- Theatrical release poster
- Directed by: Christopher Cain
- Screenplay by: Emilio Estevez
- Based on: That Was Then, This Is Now by S. E. Hinton
- Produced by: Gary R. Lindberg John M. Ondov
- Starring: Emilio Estevez; Craig Sheffer; Kim Delaney; Jill Schoelen; Barbara Babcock; Frank Howard; Frank McCarthy; Larry Scott; Morgan Freeman;
- Cinematography: Juan Ruiz Anchía
- Edited by: Ken Johnson
- Music by: Bill Cuomo Keith Olsen
- Distributed by: Paramount Pictures
- Release date: November 8, 1985;
- Running time: 102 minutes
- Country: United States
- Language: English
- Budget: $3.5 million
- Box office: $8,630,068 (United States)

= That Was Then... This Is Now =

1985 film by Christopher Cain

That Was Then... This Is Now is a 1985 American drama film based on the novel of the same name by S. E. Hinton. The film was directed by Christopher Cain, distributed by Paramount Pictures, and stars Emilio Estevez (who also wrote the screenplay) and Craig Sheffer.

==Synopsis==
Troubled teen Mark Jennings has always looked up to his older friend, Bryon Douglas, who Mark sees as the older brother he never had. But when Bryon starts dating Cathy Carlson and begins to act more responsible, Mark feels left out. Without Bryon's stabilizing influence, Mark begins acting out and gets into dealing drugs. After the friends' mentor Charlie Woods suddenly dies and Cathy's brother goes missing, Bryon suspects Mark is involved.

==Cast==
- Craig Sheffer as Bryon Douglas
- Emilio Estevez as Mark Jennings
- Jill Schoelen as Angela Shepard
- Larry B. Scott as Terry Jones
- Kim Delaney as Cathy Carlson
- Barbara Babcock as Mrs. Douglas
- Frank Howard as M&M Carlson
- Morgan Freeman as Charlie Woods
- Francis X. McCarthy as Mr. Carlson
- Diane Dorsey as Mrs. Carlson
- Ramon Estevez AKA Ramon Sheen as Mike Chambers
- Dan Lyon as "Car" Guy
- Sharon Thomas as Doctor

==Production==
In 1982, Emilio Estevez co-starred in the film version of S. E. Hinton's Tex. During filming, Estevez read That Was Then, This Is Now, also by Hinton, and enjoyed the book so much he drafted several screenplays before purchasing the rights. Estevez described the book as "a very intense, dark piece. It's kind of like the old Pat O'Brien-Jimmy Cagney movies where O'Brien becomes the priest and Cagney becomes the gangster". Estevez did a rewrite of the film during the making of The Breakfast Club, staying up all night to write after the typical 12 hour filming day. After speaking with Hinton, who recommended he also play one of the characters, Estevez attempted to sell the screenplay, but studios were reluctant.
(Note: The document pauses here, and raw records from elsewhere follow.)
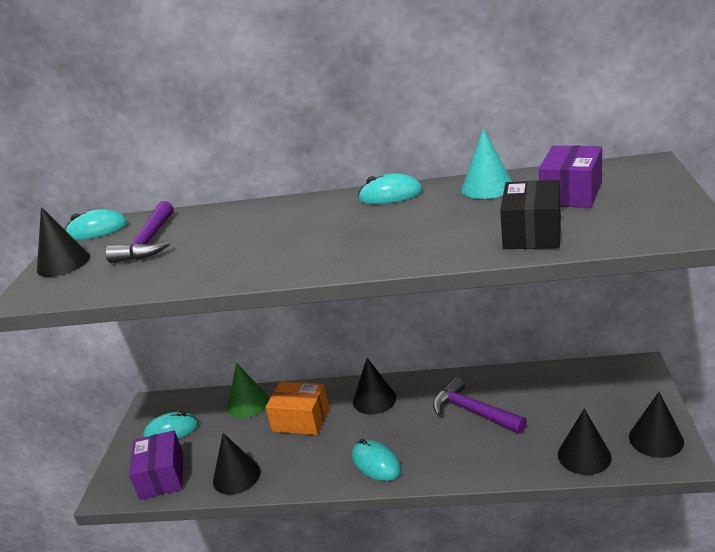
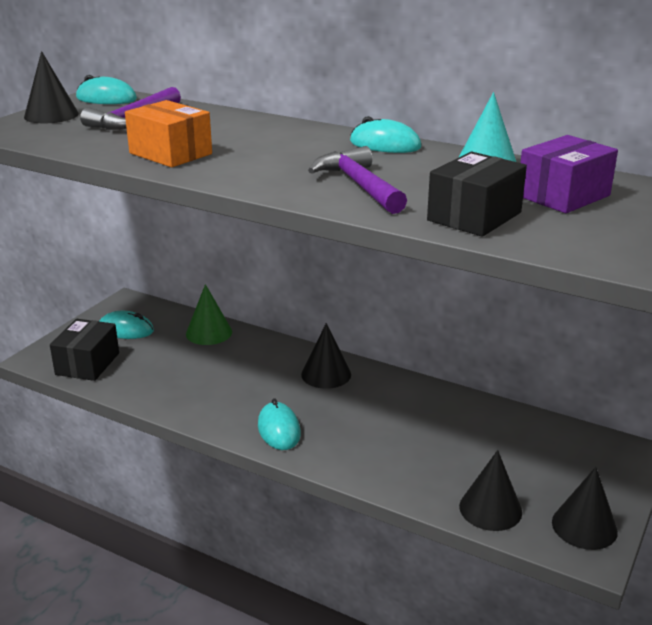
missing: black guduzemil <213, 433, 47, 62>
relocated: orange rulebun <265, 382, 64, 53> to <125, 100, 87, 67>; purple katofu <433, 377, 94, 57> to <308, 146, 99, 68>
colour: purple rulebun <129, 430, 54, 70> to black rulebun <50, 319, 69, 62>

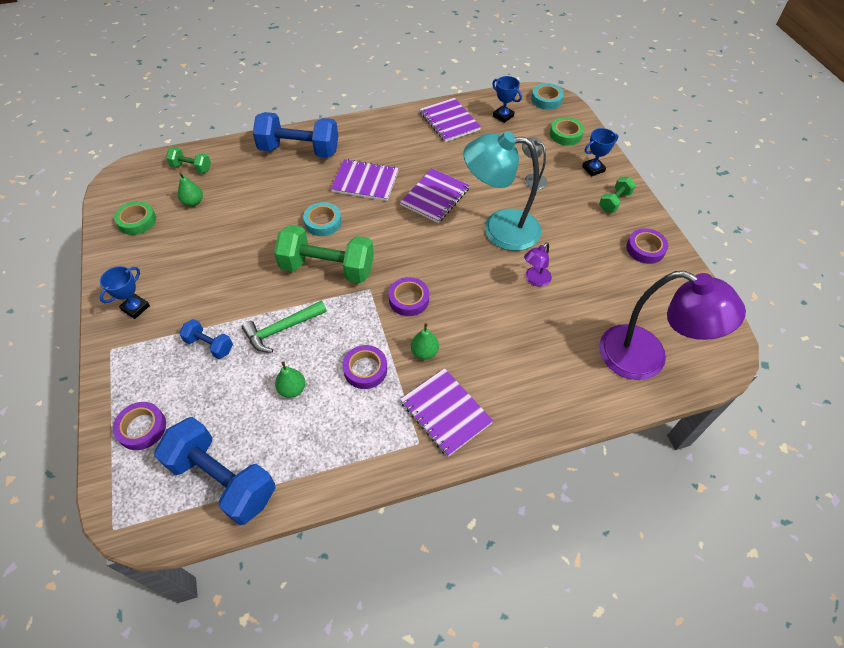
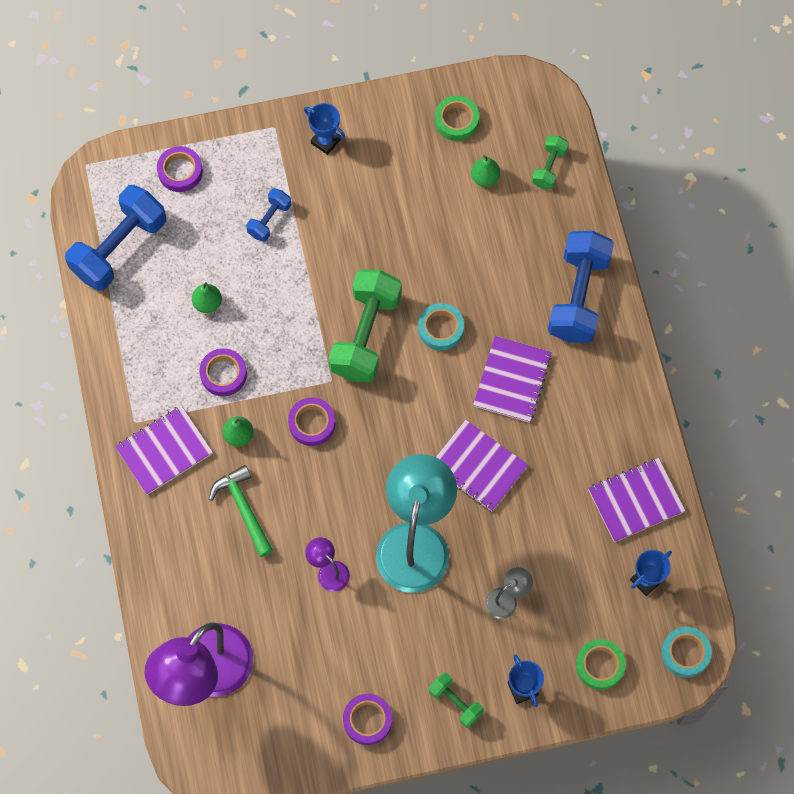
relocated: green katofu <242, 301, 85, 52> to <209, 465, 64, 92>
Estevez' father Martin Sheen bought the rights to That Was Then, This Is Now in 1982. "I knew it would be hot", said Estevez of the novel, who said in 1983 he wanted to star along with Tom Cruise. Estevez found two Midwest producers interested in making the film and they succeeded in raising the finance. One of them, Gary Lindberg, ran a production company that mostly made TV commercials, based in Minnesota. The film was shot in the summer of 1984 in St. Paul, Minnesota, without a distributor. It was later advertised as "the first Minnesota movie".

Sheen recommended his son play Bryon Douglas, but Estevez, wary of being typecast, chose to play what he saw as the "sympathetic bad guy". Estevez said: "There's probably a lot of him in me, the alter ego screaming to get out every once in a while. Fortunately, I was able to vent it in a film and not in real life".

Estevez said that they have been able to learn from the other Hinton adaptations: "We made it very contemporary, hired a brilliant cinematographer. The cast is primarily unknowns so it has a real feel – you're not watching movie stars. The emotional content is so rich, so full, it's absolutely draining. It's a terrific movie".

==Reception==
The film opened November 8, 1985 and finished sixth place for the weekend with a gross of $2,502,780, behind other openers such as Target and Translyvania 6-5000. It was a minor success at the box office, grossing $8.6 million.

On Rotten Tomatoes the film holds a 0% rating based on 5 reviews. On Metacritic it has a score of 45% based on reviews from 6 critics, indicating "mixed or average reviews".

==Home media==
That Was Then... This Is Now was released on VHS by Paramount Home Video in 1986.